FMEA can be considered as a standardized analytical method to detect and eliminate problems in a systematic and total way.
Main objectives AMEF:
• Recognize and evaluate potential failure modes and causes associated with product design and manufacturing
• Determine the effects of potential failures on system performance
• Identify actions that may eliminate or reduce the opportunity for failure to occur potential
• Analyze system reliability
• Document the process
Although the FMEA method has generally been used by the automotive industries, it is applicable for the detection and blocking of the causes of potential failures in products and processes of any kind of company, whether they are in operation or in the phase of draft; as well as it is applicable for administrative and service systems.
AMEF requirements
To do an FMEA the following is required:
• A team of people with the commitment to improve the design capacity to satisfy the client's needs.

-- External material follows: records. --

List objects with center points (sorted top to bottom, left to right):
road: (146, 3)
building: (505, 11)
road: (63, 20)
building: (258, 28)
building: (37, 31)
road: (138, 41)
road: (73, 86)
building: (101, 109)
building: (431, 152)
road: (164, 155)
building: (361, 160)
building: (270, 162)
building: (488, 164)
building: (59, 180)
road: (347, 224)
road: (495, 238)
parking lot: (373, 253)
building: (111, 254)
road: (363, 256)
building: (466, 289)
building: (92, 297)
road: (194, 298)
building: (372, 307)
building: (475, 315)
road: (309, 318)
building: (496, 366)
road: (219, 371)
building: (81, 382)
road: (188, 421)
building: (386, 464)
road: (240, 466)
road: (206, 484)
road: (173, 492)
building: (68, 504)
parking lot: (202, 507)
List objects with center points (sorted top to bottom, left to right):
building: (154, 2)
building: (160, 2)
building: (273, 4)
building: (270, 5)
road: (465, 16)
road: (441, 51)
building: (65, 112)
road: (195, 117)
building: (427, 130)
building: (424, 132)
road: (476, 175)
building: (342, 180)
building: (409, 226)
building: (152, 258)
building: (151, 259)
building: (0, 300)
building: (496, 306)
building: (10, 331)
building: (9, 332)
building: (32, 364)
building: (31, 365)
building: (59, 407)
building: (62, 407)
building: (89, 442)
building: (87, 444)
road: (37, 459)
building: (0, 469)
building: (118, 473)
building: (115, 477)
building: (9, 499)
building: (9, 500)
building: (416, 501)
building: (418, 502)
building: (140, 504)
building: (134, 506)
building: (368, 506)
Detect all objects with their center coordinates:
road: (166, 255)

• Schematic and block diagrams of each level of the system, from sub-assemblies to the complete system.
• Component specifications, parts list, and design data.
• Functional specifications of modules, subassemblies, etc.
• Manufacturing requirements and details of the processes to be used.
• AMEF forms (paper or electronic) and a list of special considerations that apply to the product.
AMEF benefits
Eliminating potential failure modes has both short-term and long-term benefits.
Short-term: represents savings on repair costs, repetitive testing, and downtime.
In the long term: it is much more difficult to measure since it relates to customer satisfaction with the product and its perceptions of quality; This perception affects future purchases of products and is decisive in creating a good image of them.
AMEF supports and reinforces the design process since:
• Assists in the selection of alternatives during design
• Increases the likelihood that potential failure modes and their effects on system operation will be considered during design
• Provides additional information to aid in planning conscientious testing programs and efficient
• Develops a list of potential failure modes, ranked according to their likely effect on the customer
• Provides an open documented format to recommend actions that reduce risk to track them
• Detects failures where self-correcting characteristics are needed or of slight protection
• Identifies known and potential failure modes that might otherwise go unnoticed
• Detects primary, but often minimal, failures that can cause certain secondary failures
• Provides a fresh perspective on understanding the functions of a system.
Format and elements of the AMEF:
To facilitate the documentation of the analysis of potential failures and their consequences, the Ford company standardized a format for carrying out the FMEA:
However, since each company represents a particular case, it must be prepared by a multidisciplinary team made up of personnel with experience in design, manufacturing, assembly, service, quality and reliability.
It is very important that, even when modifications are made, the following elements are maintained:
Header
• Type of FMEA: it must be specified if the FMEA to be carried out is design or process.
• Name / Part Number Or Process: the name and number of the part, assembly or process that is being analyzed must be registered. Use suffixes, change letters and / or the Change Report / Change Request (CR / CR) number, as appropriate.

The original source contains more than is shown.